The 500+ pages of the new draft London Plan includes a range of proposals. There is an emphasis on housing growth without green belt release, which will mean that proposals for intensification of housing, and efficient use of land and buildings will remain important, including intensification of retail areas for residential use, office, residential and industrial uses. Affordable versions of student housing, elderly accommodation as well as office space for start-ups and SMEs are set out.

The Plan includes an affordable sheltered rental class, and reclassifies extra care and supported living as C3 residential dwellings rather than C2 uses. In order to retain these units in extra care use, planning conditions must be imposed and a C3 use will potentially attract CIL and s.106 obligations.

Other housing incentives include fast track route to obtaining planning consent for residential development is proposed where at least the minimum requirement of 35% affordable housing (subject to other conditions) is proposed, which also offers the carrot of not requiring viability to be revisited after 2 years. An affordable component 35% is given as a minimum affordable requirement, but this is now measured as a % of habitable rooms rather than dwelling units to accommodate a diversity of housing types. It is proposed to apply to all developments, even those under 10 units. On public sector land, the expectation is 50%, but this is over the whole of London, so there will be greater requirements in some places.
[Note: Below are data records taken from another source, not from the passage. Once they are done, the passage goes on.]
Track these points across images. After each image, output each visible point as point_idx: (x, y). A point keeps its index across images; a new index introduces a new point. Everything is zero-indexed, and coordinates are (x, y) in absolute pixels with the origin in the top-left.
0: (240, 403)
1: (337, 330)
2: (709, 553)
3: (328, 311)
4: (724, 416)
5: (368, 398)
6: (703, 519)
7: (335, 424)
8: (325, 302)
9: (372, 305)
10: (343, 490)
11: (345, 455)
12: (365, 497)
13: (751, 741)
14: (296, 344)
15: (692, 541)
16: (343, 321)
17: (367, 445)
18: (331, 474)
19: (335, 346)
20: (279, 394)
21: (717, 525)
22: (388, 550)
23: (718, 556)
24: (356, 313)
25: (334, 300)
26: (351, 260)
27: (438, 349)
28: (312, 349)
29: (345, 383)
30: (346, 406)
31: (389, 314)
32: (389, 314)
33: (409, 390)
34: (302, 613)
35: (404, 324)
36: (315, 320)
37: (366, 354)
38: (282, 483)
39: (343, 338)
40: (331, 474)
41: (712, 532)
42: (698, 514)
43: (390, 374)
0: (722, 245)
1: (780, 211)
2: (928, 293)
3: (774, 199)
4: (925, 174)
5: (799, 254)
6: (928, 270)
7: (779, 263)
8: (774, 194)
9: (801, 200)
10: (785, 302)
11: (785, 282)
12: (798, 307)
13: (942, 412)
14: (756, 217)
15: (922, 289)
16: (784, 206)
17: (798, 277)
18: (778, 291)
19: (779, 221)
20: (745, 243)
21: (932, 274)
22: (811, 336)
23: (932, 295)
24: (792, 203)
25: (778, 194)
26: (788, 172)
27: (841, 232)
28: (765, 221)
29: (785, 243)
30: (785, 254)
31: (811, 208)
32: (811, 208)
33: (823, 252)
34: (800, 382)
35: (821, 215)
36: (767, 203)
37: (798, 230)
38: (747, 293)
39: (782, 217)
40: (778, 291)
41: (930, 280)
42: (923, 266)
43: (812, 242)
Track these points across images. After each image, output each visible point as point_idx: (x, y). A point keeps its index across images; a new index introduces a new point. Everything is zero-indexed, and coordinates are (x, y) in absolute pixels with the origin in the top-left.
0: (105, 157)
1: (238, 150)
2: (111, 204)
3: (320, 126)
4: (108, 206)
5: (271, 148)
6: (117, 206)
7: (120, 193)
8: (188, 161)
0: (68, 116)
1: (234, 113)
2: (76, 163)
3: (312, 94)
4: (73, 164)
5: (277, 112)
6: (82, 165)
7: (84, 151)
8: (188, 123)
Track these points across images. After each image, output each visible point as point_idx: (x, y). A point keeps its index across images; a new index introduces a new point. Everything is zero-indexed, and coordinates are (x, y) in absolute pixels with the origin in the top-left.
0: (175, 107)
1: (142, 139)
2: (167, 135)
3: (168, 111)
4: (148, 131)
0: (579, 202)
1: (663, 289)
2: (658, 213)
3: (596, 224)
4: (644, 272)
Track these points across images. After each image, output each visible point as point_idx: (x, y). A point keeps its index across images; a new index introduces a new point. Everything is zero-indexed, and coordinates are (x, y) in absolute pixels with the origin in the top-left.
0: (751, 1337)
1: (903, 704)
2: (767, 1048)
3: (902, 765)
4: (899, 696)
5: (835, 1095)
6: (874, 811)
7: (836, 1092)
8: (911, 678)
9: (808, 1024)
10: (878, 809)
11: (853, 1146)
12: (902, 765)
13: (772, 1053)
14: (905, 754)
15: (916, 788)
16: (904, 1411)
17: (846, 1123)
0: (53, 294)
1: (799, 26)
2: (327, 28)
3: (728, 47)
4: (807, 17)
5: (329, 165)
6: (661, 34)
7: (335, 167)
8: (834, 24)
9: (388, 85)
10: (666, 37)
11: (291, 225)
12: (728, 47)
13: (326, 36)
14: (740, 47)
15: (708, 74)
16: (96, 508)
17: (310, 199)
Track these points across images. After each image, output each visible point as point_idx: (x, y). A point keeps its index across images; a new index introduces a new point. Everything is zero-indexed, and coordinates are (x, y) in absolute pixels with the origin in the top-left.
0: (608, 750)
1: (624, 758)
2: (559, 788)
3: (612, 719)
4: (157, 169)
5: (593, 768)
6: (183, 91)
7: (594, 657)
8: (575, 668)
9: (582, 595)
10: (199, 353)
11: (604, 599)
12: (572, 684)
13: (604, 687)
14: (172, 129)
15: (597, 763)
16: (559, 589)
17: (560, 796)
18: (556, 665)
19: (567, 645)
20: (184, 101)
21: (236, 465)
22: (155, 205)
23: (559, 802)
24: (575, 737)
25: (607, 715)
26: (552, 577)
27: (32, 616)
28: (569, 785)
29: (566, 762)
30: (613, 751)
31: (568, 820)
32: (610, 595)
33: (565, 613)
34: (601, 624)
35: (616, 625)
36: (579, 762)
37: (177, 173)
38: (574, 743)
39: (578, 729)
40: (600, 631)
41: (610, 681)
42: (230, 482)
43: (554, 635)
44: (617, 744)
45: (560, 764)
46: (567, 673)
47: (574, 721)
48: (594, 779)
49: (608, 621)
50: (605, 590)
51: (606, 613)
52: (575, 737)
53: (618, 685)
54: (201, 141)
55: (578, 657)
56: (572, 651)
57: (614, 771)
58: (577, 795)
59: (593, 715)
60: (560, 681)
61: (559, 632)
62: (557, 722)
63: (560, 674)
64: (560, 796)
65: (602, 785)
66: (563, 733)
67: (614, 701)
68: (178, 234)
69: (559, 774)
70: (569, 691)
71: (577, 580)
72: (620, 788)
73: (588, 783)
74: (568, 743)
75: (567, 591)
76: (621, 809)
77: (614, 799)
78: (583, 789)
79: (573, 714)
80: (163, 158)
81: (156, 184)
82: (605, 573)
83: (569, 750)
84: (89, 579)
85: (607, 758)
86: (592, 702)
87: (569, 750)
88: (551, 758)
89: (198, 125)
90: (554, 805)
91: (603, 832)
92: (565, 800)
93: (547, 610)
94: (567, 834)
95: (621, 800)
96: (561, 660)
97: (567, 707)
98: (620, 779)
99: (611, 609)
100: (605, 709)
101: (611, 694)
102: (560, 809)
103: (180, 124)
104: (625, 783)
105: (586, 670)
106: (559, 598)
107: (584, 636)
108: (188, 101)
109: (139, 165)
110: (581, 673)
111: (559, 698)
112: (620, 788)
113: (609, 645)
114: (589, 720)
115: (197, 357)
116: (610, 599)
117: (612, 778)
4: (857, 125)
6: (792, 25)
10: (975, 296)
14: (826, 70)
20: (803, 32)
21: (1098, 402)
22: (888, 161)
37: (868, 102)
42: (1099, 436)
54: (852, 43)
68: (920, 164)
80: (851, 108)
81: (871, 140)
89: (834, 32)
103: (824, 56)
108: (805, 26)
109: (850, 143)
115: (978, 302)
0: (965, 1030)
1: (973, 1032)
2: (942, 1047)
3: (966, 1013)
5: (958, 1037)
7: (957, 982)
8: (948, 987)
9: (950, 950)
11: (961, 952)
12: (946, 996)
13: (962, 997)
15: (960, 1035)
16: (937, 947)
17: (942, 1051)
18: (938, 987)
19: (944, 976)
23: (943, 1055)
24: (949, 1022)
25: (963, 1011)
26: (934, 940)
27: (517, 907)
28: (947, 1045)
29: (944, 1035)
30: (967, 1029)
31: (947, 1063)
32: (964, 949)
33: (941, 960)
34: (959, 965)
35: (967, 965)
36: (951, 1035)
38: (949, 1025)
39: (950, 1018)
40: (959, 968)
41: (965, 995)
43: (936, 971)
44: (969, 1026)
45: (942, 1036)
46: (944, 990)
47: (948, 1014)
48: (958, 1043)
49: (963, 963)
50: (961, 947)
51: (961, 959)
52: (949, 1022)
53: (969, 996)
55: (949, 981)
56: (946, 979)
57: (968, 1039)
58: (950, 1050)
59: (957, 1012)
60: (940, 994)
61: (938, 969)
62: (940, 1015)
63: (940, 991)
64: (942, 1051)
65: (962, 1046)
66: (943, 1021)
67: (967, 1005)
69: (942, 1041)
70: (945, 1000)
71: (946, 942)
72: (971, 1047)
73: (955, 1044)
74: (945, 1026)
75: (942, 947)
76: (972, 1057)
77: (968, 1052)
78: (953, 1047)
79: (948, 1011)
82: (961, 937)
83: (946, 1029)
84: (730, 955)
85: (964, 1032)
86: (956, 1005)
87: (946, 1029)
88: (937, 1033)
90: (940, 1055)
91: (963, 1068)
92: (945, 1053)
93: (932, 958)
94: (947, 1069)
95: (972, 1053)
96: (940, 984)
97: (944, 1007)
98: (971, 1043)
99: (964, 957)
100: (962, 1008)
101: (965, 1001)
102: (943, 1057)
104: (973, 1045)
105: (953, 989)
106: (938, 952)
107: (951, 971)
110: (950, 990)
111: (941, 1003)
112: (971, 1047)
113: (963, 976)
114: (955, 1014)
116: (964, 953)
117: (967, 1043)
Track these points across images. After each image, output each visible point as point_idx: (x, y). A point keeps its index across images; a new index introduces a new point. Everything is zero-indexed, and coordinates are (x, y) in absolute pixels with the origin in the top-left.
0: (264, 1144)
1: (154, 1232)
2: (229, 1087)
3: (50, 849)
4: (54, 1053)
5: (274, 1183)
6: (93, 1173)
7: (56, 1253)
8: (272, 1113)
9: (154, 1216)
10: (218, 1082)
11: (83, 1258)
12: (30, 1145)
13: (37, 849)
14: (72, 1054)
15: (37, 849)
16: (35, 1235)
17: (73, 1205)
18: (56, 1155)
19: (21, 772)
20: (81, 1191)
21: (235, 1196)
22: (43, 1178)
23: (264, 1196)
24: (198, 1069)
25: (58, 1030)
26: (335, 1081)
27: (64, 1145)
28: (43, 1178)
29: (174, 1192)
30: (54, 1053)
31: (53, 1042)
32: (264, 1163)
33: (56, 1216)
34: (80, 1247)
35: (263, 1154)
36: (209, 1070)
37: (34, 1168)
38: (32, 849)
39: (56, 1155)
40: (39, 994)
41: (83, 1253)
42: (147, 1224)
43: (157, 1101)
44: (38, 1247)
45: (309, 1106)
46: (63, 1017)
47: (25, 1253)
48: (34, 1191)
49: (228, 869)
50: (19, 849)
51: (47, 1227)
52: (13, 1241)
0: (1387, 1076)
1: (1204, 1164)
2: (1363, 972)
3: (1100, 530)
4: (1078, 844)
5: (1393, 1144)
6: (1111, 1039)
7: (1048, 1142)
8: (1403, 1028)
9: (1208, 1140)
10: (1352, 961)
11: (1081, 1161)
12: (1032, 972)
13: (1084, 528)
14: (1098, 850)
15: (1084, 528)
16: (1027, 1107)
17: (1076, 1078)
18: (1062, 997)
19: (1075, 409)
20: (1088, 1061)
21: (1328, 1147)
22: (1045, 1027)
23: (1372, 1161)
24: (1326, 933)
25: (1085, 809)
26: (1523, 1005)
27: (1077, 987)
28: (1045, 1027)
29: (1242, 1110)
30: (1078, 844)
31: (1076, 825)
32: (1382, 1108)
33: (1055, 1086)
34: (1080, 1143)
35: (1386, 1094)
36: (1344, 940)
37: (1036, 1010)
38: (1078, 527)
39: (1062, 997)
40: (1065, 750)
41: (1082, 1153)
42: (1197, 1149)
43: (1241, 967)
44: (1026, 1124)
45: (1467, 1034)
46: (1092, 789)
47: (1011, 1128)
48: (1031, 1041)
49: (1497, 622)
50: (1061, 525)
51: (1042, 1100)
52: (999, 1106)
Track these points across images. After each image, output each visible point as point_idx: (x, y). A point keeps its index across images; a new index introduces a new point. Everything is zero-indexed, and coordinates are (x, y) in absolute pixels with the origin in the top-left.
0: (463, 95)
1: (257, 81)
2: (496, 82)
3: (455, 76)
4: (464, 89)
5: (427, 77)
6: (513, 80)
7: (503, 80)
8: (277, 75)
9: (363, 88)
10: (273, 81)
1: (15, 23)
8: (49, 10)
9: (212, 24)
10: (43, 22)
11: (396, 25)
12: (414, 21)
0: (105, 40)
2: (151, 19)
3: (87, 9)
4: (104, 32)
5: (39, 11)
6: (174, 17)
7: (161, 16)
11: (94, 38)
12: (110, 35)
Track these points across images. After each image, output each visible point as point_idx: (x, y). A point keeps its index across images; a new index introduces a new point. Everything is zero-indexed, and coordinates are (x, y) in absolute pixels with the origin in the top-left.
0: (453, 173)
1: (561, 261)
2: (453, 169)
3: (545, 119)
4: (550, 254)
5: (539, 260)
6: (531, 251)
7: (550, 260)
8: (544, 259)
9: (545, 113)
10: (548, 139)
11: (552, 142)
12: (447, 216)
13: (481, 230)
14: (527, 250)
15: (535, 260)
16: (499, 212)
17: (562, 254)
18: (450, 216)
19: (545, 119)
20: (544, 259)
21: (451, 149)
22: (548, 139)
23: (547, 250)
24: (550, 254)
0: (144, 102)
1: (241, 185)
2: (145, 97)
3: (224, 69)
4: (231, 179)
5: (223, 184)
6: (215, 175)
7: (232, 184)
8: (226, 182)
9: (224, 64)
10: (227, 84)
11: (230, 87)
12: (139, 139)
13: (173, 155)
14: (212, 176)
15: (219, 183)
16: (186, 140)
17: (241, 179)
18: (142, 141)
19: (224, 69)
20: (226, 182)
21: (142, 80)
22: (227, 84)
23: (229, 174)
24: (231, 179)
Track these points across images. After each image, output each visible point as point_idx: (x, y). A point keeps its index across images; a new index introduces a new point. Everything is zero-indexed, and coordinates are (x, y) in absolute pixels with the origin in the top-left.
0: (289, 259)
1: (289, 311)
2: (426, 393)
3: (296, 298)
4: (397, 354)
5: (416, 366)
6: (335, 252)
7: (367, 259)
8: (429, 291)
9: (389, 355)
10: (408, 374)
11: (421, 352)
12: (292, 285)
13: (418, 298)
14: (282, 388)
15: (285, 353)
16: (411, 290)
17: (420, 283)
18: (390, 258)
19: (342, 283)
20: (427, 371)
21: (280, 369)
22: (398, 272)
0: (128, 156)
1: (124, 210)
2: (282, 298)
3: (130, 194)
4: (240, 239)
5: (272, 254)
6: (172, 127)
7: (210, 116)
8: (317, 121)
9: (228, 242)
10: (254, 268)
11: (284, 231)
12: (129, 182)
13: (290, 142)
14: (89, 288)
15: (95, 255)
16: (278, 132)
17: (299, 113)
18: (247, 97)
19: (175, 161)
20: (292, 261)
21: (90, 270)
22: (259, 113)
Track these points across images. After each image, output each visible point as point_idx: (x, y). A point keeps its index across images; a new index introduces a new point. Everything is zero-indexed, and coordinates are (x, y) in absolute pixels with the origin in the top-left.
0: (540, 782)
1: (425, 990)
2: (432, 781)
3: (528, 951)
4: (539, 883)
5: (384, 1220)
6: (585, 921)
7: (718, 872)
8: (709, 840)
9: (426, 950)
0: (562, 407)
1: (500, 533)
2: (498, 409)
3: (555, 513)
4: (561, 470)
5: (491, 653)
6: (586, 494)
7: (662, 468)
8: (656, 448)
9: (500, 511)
Hotels are recognised as significant in the London economy, but not at the expense of office space. Serviced apartments for business visitors is encouraged, but this does not include apart-hotels, which can only be developed where it will not compromise housing provision.

Build to rent

BTR gets a boost under the new draft London Plan, both as a result of the introduction of affordable private rent and affordable market sales as new forms of affordable housing, which effectively opens the door to the provision of affordable housing by the private sector. This is subject to constraints, but the fast track route applies to BTR schemes that comply with a number of criteria, including that they are held as BTR by a covenant of at least 15 years and there is unified ownership and management (on-site) of the development, which must have at least 50 units. Be warned – there is a clawback mechanism to recoup affordable housing contributions if the covenant is broken.

Looking forward

Next year is likely to see some clarification of these proposals and a raft of public consultation on schemes to deliver housing ever more creatively. It should be an opportunity for developers and investors, whether or not they are interested in mainstream housing or more niche accommodation such as for students, elderly and those in need of care, or the young professional population who are open to more novel as well as affordable living options.